Problem to work on -
Swap "chart" for "graph" everywhere it occurs in the entries below and rewrite them with nothing else changed. Leave the pictures out of your answer.

[Extracted data entries]
━━━━━━

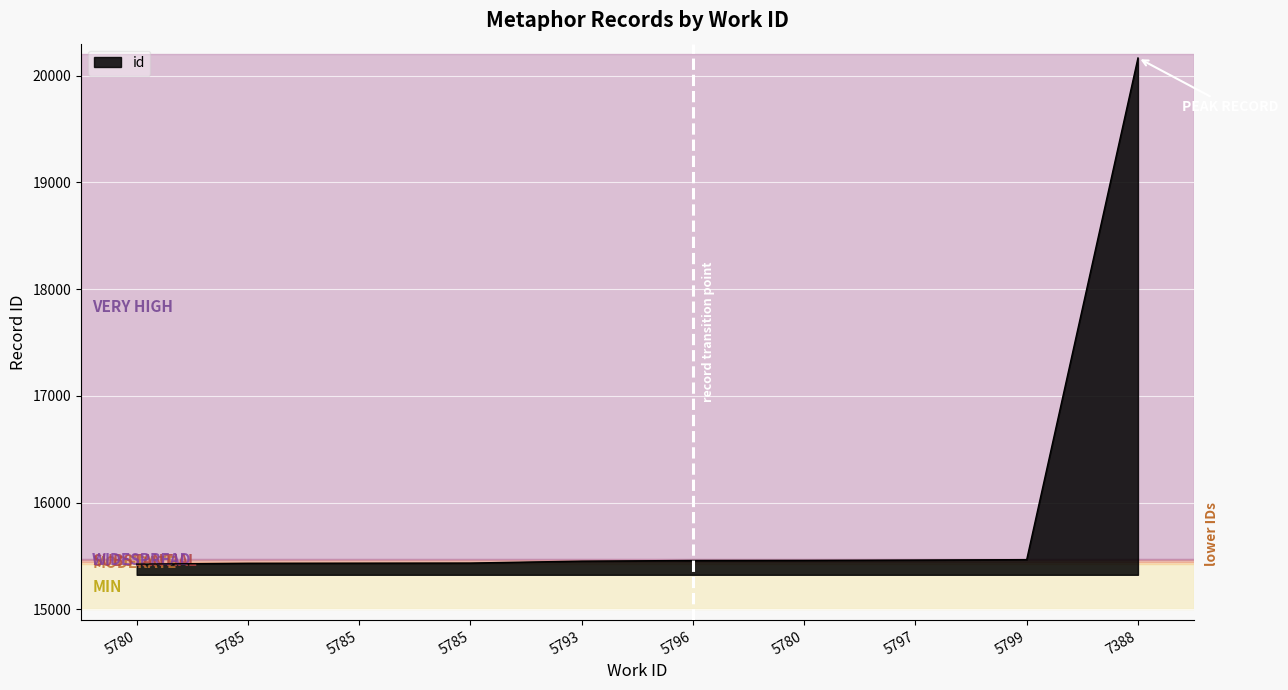

How many lines are shown in the chart?

1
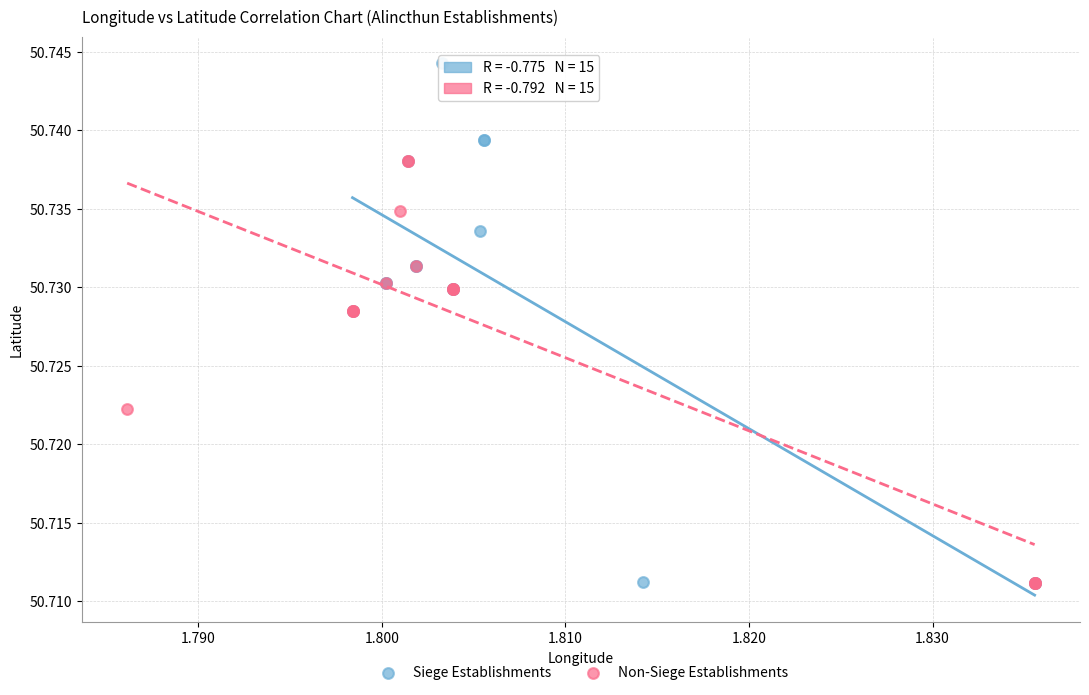

Which series has the widest spread of Y values?

Siege Establishments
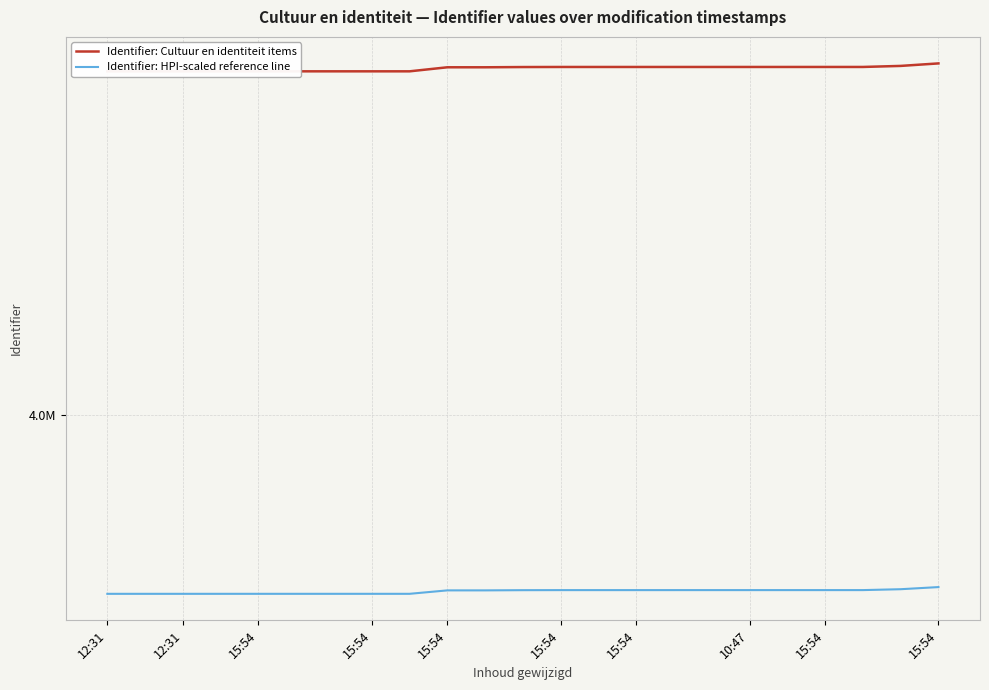

True or false: Identifier: HPI-scaled reference line and Identifier: Cultuur en identiteit items cross at least once.

False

━━━━━━

Task solution -
How many lines are shown in the graph?

1

Which series has the widest spread of Y values?

Siege Establishments

True or false: Identifier: HPI-scaled reference line and Identifier: Cultuur en identiteit items cross at least once.

False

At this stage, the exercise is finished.